Rising fuel costs have made flights more expensive as travel firms push up their prices in an attempt to claw back some of the income they lost during the forced shutdowns that hit much of the industry. But the biggest impact on the Takenaka family's vacation plans was the rapidly falling value of the yen.
The exchange value of Japan's currency, the yen, has fallen, meaning that today one would have to pay slightly less than 135 yen to buy just $1 — a level not seen since 1998.
This is also down sharply from the exchange rate of 110-120 yen to the dollar seen as recently as mid-March. Analysts are of the opinion that the yen will resume its downward slide and may soon hit the 140-yen level.
"I was shocked when I worked out the yen prices for things like hotels, a day trip to the North Shore to see the turtles, or a meal out in Honolulu. Even the airport transfers seem very expensive now," Takenaka told DW. "We have been to Hawaii a few times before, but I do not remember the prices being so high."
Domestic prices rising
"The cost of food, fuel and everything else has been going up here in Japan, as well, but spending dollars seems to be beyond our budget at the moment," Takenaka said. "I think maybe this year we will go back to Okinawa instead."

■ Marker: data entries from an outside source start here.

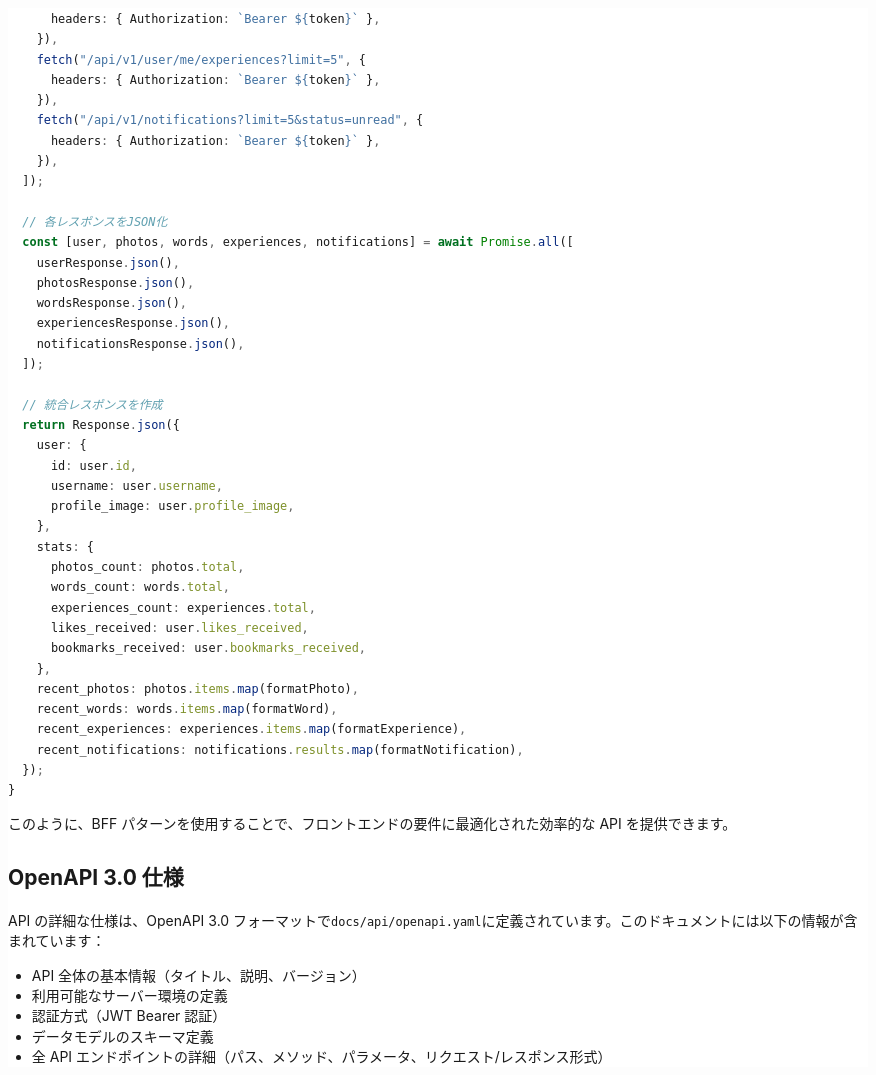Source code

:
 ```typescript
      headers: { Authorization: `Bearer ${token}` },
    }),
    fetch("/api/v1/user/me/experiences?limit=5", {
      headers: { Authorization: `Bearer ${token}` },
    }),
    fetch("/api/v1/notifications?limit=5&status=unread", {
      headers: { Authorization: `Bearer ${token}` },
    }),
  ]);

  // 各レスポンスをJSON化
  const [user, photos, words, experiences, notifications] = await Promise.all([
    userResponse.json(),
    photosResponse.json(),
    wordsResponse.json(),
    experiencesResponse.json(),
    notificationsResponse.json(),
  ]);

  // 統合レスポンスを作成
  return Response.json({
    user: {
      id: user.id,
      username: user.username,
      profile_image: user.profile_image,
    },
    stats: {
      photos_count: photos.total,
      words_count: words.total,
      experiences_count: experiences.total,
      likes_received: user.likes_received,
      bookmarks_received: user.bookmarks_received,
    },
    recent_photos: photos.items.map(formatPhoto),
    recent_words: words.items.map(formatWord),
    recent_experiences: experiences.items.map(formatExperience),
    recent_notifications: notifications.results.map(formatNotification),
  });
}
```

このように、BFF パターンを使用することで、フロントエンドの要件に最適化された効率的な API を提供できます。

## OpenAPI 3.0 仕様

API の詳細な仕様は、OpenAPI 3.0 フォーマットで`docs/api/openapi.yaml`に定義されています。このドキュメントには以下の情報が含まれています：

- API 全体の基本情報（タイトル、説明、バージョン）
- 利用可能なサーバー環境の定義
- 認証方式（JWT Bearer 認証）
- データモデルのスキーマ定義
- 全 API エンドポイントの詳細（パス、メソッド、パラメータ、リクエスト/レスポンス形式）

The rapid decline in the fortunes of the yen has sparked alarm among Japanese consumers and companies — particularly those that are suddenly finding imports prohibitively expensive. Prime Minister Fumio Kishida and Bank of Japan Governor Haruhiko Kuroda held talks in Tokyo on Monday, during which they described the weakening of the currency as "a matter of concern."
Nevertheless, the Bank of Japan under Kuroda has reaffirmed that it will maintain its ultralow rate policy, in contrast to the central banks of the US and Europe that have been lifting interest rates to rein in inflation. As a result, analysts say, investors have been quick to sell their holdings in the Japanese currency.
"I fully expect the yen to go to 140 to the dollar," said Martin Schulz, chief policy economist for Fujitsu's Global Market Intelligence Unit.
"A weak yen policy and printing money have been core components of 'Kurodanomics,' with that easy monetary policy seen as having a positive impact on the earnings of Japanese exporters, plus bringing in more in yen terms when profits earned overseas are repatriated," he said.